(REQUIRED WORK) Your answer should hold each line of the material that contains the word "continuous".

-- Opening Marker --

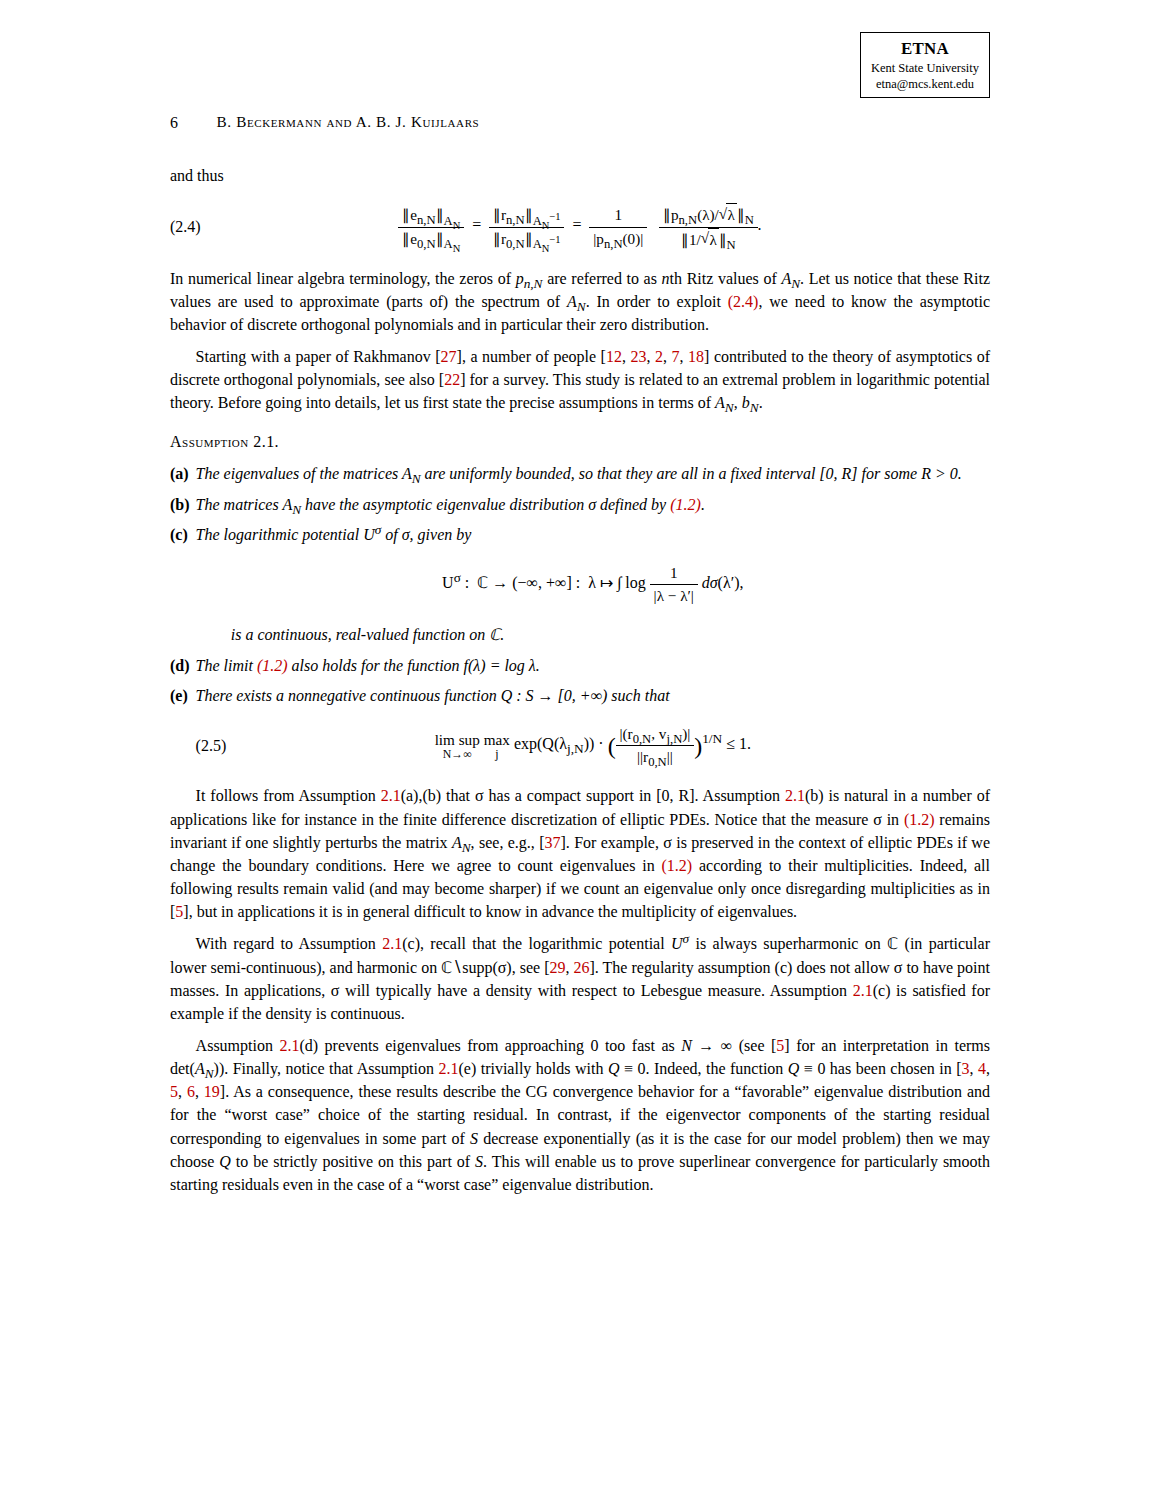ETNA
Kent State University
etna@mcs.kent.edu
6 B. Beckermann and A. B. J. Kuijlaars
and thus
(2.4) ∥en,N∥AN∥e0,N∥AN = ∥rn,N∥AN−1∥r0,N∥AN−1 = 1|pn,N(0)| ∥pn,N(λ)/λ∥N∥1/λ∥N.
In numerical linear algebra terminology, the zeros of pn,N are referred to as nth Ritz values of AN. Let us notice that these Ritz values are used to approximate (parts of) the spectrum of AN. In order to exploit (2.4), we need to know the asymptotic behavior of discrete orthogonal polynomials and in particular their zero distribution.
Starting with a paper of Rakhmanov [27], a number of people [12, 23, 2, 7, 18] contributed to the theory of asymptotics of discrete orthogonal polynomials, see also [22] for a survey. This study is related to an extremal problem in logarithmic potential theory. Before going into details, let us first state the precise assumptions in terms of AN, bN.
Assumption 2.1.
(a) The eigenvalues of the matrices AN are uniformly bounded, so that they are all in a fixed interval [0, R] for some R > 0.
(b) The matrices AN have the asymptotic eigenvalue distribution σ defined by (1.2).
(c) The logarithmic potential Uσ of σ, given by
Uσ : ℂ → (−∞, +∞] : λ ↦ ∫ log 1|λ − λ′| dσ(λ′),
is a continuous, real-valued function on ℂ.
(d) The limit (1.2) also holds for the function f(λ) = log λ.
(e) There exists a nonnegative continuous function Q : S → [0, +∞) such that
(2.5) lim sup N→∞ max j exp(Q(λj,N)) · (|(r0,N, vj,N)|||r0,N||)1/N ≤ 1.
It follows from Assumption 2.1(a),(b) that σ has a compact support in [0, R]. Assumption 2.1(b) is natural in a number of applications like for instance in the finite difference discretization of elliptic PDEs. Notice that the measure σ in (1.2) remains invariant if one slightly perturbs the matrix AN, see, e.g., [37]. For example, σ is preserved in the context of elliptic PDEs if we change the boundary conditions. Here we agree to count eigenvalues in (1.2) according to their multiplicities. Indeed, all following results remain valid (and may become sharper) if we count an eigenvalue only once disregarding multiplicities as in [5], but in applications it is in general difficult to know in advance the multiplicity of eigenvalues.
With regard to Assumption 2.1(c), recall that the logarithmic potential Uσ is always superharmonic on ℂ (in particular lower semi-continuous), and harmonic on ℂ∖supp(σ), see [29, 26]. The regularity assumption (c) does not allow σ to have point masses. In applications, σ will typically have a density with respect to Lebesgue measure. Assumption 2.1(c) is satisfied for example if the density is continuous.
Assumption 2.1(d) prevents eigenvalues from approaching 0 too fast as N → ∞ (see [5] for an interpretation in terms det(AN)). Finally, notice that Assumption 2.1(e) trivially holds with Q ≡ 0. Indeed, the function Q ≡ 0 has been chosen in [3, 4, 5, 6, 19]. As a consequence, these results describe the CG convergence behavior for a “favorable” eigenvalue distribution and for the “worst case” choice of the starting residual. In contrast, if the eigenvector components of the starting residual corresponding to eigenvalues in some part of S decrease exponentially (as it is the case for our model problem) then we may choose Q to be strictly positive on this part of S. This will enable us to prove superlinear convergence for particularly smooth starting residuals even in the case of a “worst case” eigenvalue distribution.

-- Closing Marker --
-- Opening Marker --

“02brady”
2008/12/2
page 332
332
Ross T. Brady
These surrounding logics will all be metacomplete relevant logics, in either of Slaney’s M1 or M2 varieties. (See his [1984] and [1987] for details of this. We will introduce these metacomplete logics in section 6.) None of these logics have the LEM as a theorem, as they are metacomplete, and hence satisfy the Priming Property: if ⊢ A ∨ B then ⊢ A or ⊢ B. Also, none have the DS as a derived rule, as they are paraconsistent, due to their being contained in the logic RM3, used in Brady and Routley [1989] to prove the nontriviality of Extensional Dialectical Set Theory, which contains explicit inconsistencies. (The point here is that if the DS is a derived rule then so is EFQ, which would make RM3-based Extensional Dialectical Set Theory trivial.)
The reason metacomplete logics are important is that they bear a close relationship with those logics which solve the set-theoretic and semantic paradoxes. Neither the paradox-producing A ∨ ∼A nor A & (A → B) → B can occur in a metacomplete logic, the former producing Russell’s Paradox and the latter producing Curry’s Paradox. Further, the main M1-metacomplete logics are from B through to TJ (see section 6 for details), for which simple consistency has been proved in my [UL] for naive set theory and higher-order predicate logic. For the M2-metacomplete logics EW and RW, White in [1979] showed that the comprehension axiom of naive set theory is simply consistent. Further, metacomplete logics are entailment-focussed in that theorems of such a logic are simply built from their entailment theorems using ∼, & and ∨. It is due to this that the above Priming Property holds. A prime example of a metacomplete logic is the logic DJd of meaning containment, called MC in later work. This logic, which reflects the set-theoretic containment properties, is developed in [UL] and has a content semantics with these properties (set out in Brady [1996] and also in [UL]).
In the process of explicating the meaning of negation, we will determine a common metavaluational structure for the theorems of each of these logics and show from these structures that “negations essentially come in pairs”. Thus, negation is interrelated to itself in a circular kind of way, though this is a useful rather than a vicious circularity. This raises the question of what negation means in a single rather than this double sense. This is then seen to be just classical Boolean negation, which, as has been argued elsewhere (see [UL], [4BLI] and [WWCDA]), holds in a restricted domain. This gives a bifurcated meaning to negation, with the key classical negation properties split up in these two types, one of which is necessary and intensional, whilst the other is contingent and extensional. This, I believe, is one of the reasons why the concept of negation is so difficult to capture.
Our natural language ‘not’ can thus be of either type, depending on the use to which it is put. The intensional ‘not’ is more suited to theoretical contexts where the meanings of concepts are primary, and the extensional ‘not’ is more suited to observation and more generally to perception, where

-- Closing Marker --

(EXERCISE SOLUTION)
is a continuous, real-valued function on ℂ.
(e) There exists a nonnegative continuous function Q : S → [0, +∞) such that
With regard to Assumption 2.1(c), recall that the logarithmic potential Uσ is always superharmonic on ℂ (in particular lower semi-continuous), and harmonic on ℂ∖supp(σ), see [29, 26]. The regularity assumption (c) does not allow σ to have point masses. In applications, σ will typically have a density with respect to Lebesgue measure. Assumption 2.1(c) is satisfied for example if the density is continuous.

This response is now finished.